Web Bots and Crawlers
Most traffic on one of my websites is from web bots and crawlers.
Introduction
I have started monitoring the Apache httpd access log files on my website conradhalling.com, which is hosted by DreamHost. My conradhalling.com site is a hobby blog site with posts and data that will interest very few people other than me.
But the site is averaging more than a thousand requests a day, and I want to know where the traffic is coming from. For example, on Monday, April 14, 2025, there were 1,523 requests for HTML pages. (My counts ignore requests for auxiliary files such as CSS, JavaScript, font, and image files.)
Analysis and Preliminary Results
I have started building a Python-based tool and database for collecting and analyzing the access log data. In my preliminary analysis, at least 82% of the traffic on the site is from web bots and crawlers. I predict that when my analysis is finished, I will find that more than 95% of the traffic is from web bots and crawlers. I will make another report in a week or two when I have completed my analysis.

__Problem set__:
1) Summarize the web bots and crawlers page in two sentences.
2) Reproduce verbatim the part of the web bots and crawlers page starting at "Analysis and Preliminary" and ending at "completed my analysis.".

__Raw data__:

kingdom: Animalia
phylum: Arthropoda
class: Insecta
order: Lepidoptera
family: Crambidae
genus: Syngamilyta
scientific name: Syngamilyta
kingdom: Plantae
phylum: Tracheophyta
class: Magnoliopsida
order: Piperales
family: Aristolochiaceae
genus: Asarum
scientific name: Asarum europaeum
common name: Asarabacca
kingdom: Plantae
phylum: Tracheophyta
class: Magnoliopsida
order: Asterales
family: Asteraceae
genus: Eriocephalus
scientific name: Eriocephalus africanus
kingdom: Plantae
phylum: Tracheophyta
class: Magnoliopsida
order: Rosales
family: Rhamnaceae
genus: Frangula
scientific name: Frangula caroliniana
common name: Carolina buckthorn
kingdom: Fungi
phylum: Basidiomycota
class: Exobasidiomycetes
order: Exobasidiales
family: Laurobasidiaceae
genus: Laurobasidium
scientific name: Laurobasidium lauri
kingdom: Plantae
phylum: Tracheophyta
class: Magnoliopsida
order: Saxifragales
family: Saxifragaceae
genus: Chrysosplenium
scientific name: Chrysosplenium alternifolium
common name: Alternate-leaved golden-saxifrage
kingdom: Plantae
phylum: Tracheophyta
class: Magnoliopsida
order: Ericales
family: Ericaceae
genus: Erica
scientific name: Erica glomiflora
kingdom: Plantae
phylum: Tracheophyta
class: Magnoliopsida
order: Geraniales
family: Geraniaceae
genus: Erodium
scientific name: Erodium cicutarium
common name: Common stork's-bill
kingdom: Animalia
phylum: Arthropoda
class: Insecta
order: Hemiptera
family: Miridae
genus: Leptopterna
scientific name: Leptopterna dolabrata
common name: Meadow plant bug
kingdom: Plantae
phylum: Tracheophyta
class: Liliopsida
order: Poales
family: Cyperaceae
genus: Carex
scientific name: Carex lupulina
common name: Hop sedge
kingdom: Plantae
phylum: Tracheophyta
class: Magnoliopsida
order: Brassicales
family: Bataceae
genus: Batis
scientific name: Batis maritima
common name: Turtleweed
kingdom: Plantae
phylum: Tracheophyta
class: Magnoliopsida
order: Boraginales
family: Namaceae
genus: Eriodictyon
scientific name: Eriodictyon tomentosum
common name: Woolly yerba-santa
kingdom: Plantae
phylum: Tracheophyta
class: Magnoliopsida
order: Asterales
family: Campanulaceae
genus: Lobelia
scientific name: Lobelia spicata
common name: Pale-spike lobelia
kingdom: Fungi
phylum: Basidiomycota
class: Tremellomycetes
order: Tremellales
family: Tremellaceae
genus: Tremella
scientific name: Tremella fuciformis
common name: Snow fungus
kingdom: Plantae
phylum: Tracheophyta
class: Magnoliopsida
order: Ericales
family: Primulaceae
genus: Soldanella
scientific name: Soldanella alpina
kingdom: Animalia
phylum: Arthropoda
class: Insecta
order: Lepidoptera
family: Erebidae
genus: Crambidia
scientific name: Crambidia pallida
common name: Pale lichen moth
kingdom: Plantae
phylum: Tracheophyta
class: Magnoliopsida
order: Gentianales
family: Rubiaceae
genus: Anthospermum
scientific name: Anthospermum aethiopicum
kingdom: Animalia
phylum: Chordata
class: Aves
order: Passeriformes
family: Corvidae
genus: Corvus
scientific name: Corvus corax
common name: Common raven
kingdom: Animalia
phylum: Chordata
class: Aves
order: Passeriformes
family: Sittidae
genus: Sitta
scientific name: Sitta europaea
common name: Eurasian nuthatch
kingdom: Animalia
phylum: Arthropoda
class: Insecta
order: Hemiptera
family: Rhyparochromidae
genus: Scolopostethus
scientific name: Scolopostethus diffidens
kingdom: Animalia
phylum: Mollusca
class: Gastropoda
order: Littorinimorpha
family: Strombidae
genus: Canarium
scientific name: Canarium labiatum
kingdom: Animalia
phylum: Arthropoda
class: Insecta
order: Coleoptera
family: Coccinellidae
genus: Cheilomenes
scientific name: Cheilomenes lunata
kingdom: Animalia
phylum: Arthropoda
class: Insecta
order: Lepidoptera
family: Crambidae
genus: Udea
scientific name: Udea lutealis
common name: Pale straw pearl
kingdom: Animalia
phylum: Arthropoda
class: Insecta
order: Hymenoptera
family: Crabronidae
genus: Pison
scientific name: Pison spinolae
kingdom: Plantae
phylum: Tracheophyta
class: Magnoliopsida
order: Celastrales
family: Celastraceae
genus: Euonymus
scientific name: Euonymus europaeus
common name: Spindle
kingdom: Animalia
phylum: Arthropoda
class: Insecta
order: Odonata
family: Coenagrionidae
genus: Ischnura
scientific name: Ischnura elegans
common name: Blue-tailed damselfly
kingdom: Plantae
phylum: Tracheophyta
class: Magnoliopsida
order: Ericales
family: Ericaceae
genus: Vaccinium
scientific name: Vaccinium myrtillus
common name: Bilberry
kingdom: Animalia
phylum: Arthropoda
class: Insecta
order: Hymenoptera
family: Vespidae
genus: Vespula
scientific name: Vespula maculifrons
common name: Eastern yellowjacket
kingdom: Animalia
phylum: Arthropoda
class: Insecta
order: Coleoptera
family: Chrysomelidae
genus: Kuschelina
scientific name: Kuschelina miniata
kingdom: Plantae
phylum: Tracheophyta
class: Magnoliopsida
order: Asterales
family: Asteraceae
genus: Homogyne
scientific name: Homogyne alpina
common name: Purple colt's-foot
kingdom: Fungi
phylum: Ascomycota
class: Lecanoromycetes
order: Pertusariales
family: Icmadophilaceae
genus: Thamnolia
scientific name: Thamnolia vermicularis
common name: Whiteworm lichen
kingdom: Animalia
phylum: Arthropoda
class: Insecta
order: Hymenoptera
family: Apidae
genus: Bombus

__Solved problems__:
1) The author has begun monitoring the Apache access logs of conradhalling.com, a hobby blog that still averages more than a thousand requests a day. A preliminary analysis with a Python-based tool and database shows that at least 82% of the traffic comes from web bots and crawlers, and the author predicts the final figure will exceed 95%.

2)
Analysis and Preliminary Results
I have started building a Python-based tool and database for collecting and analyzing the access log data. In my preliminary analysis, at least 82% of the traffic on the site is from web bots and crawlers. I predict that when my analysis is finished, I will find that more than 95% of the traffic is from web bots and crawlers. I will make another report in a week or two when I have completed my analysis.